Purpose over Weakness

In the movie, Cabrini, which I highly recommend, the heroic nun, Frances Cabrini, an Italian orphanage ministry leader wants to expand her ministry to other lands around the globe. But she has many obstacles in her path. The Catholic Church leaders are men who doubt Mother Cabrini’s abilities and disagree with her vision. As she sits with the pope, trying to convince him to ordain her proposed international ministry, he cites the condition of her health; she is a fragile, slight and a physically weak woman who has a terminal illness and has been given five years to live. 

In response to the pope’s pointing out her health limitations, Mother Cabrini retorts, “We can serve our weakness or we can serve our purpose, not both.”

Mother Cabrini continued forward to fulfill her vision, never allowing her weakness to distract from her purpose.

The Apostle Paul was disappointed at the obstacle in his path. A messenger of Satan had been sent to limit his ministry. Paul cried out to God in three probably lengthy attempts. But God’s response wasn’t to remove the messenger or Paul’s obstacles. Rather, God’s response was that His grace would be sufficient for Paul in this challenge, that His strength was made perfect in human weakness.
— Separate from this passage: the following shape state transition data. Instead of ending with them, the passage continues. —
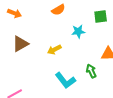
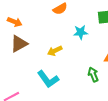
orange arrow: (14, 13) -> (15, 22), moved
cyan L-shape: (65, 80) -> (48, 79), moved

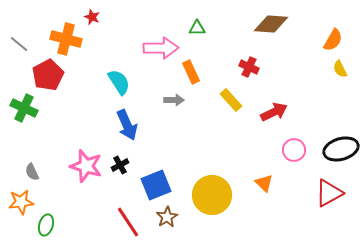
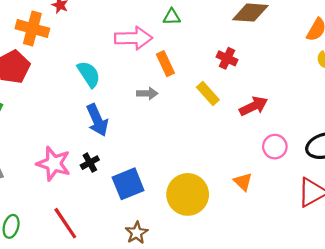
brown star: (167, 217) -> (137, 233), moved
red line: (128, 222) -> (65, 223), moved

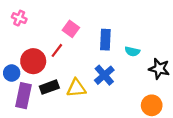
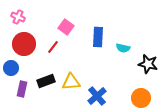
red circle: (33, 61) -> (24, 44), moved
blue cross: (104, 75) -> (97, 96), moved
purple rectangle: (23, 96) -> (22, 89), size x0.7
All Paul would need would be the unmerited favor of God. Like Cabrini, Paul’s weakness could not steal the attention his purpose needed.

I became extremely discouraged about two years after suffering a stroke. The losses I had taken seemed more than I could tolerate. The fingers on my left hand would not open. Worse, my music abilities were about ninety percent gone. (I was a music major, studied music one year at the graduate level, spent two years as a Christian songwriter, recording artist and concert musician, and had served in music ministry in various capacities for decades). Now almost all my abilities as a musician had left me. 
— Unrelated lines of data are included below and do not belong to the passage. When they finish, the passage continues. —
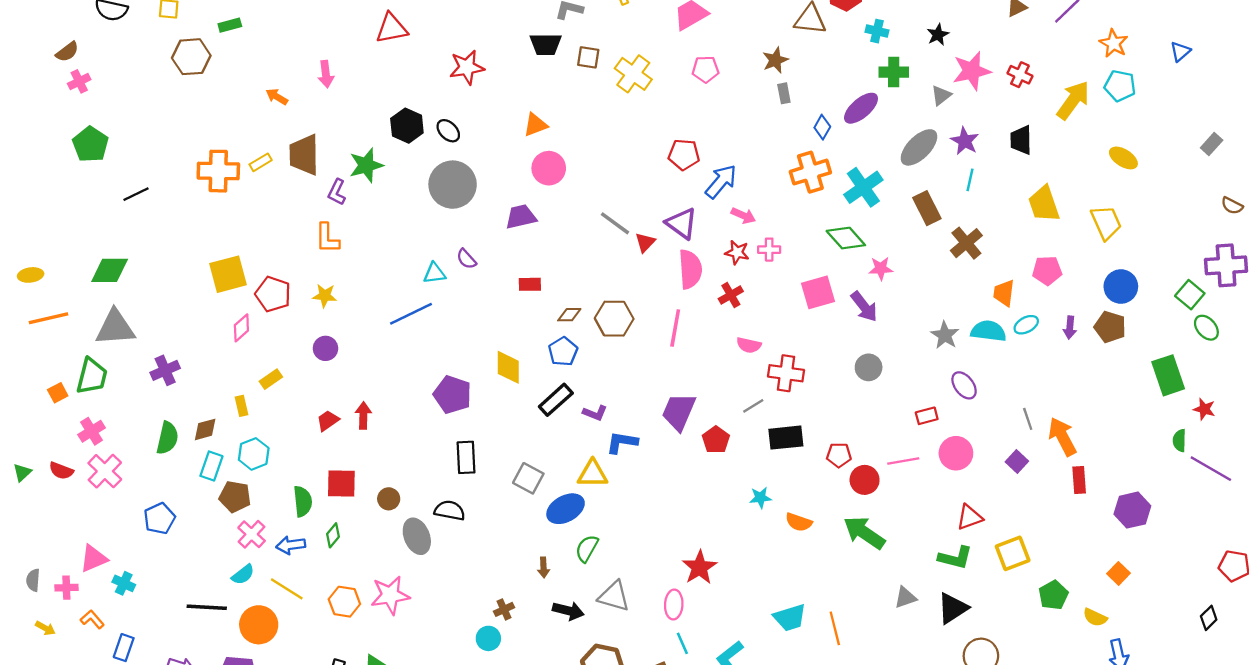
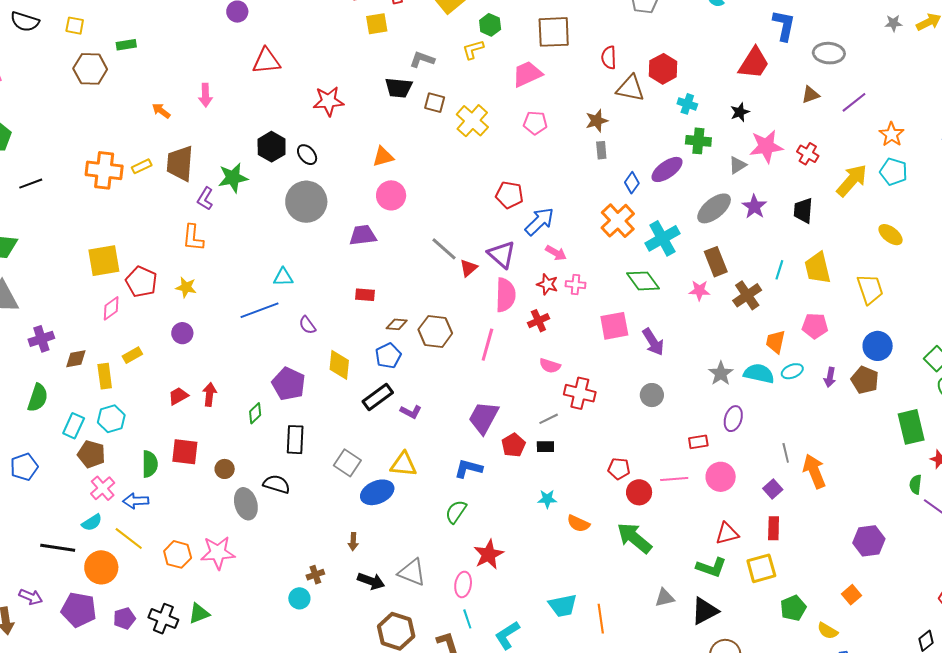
orange cross: (810, 172) -> (618, 221), turned -32
cyan line: (970, 180) -> (779, 270), moved
purple semicircle: (466, 259) -> (307, 325), moved
pink star: (881, 268) -> (699, 290), moved
purple ellipse: (964, 385) -> (733, 419), turned 50
yellow rectangle: (241, 406) -> (105, 376), size x1.4
brown diamond: (205, 429) -> (76, 359), moved
black rectangle: (786, 438) -> (545, 447), moved, size x0.6
blue L-shape: (622, 442) -> (468, 469), moved
red rectangle: (1079, 480) -> (774, 528), moved
green diamond: (333, 535) -> (255, 413), moved
green semicircle: (587, 549) -> (456, 512), moved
The worst loss of all to me was the way I perceived my family treating me. They didn’t seem to hold me in the same position of respect they had in the past. Whereas I had been the patriarch the Tew Crew came to for counsel and always showed honor, I was now like a child that needed constant monitoring for instruction and correction. All this left me exasperated. It was too much for me.

At my lowest point, at the precipice of suicide, the Lord spoke to me these words: Gabriel, there’s only one loss you can’t afford.

As I continued to seek God for understanding, I understood that the only unaffordable loss is a Godly attitude. As long as my attitude was Godly, I could manage well with any loss, including the ones I had seen as intolerable.

Unlike Mother Cabrini and Apostle Paul, I allowed my weakness to gain the attention I needed to give to my purpose. But by the counsel of the Holy Spirit, I got on track, putting my losses in their proper place in my thinking and shifting my focus to the purpose to which God has called me. Now, I have a long list of goals I plan to spend my life trying to reach. These things are all about helping people to know and walk with God. My purpose. 

I could still be frustrated every day – or dead from loss of hope. Paul could’ve given up, and our Bible, as well as Christian history, and the church, itself, would be far less than what they are. Frances Cabrini could’ve nursed her illness, rather than fulfill her purpose, and orphans wouldn’t have grown up to have families and produce descendants who populate our nation and world today. 

Serving our purpose is far better than serving our weakness.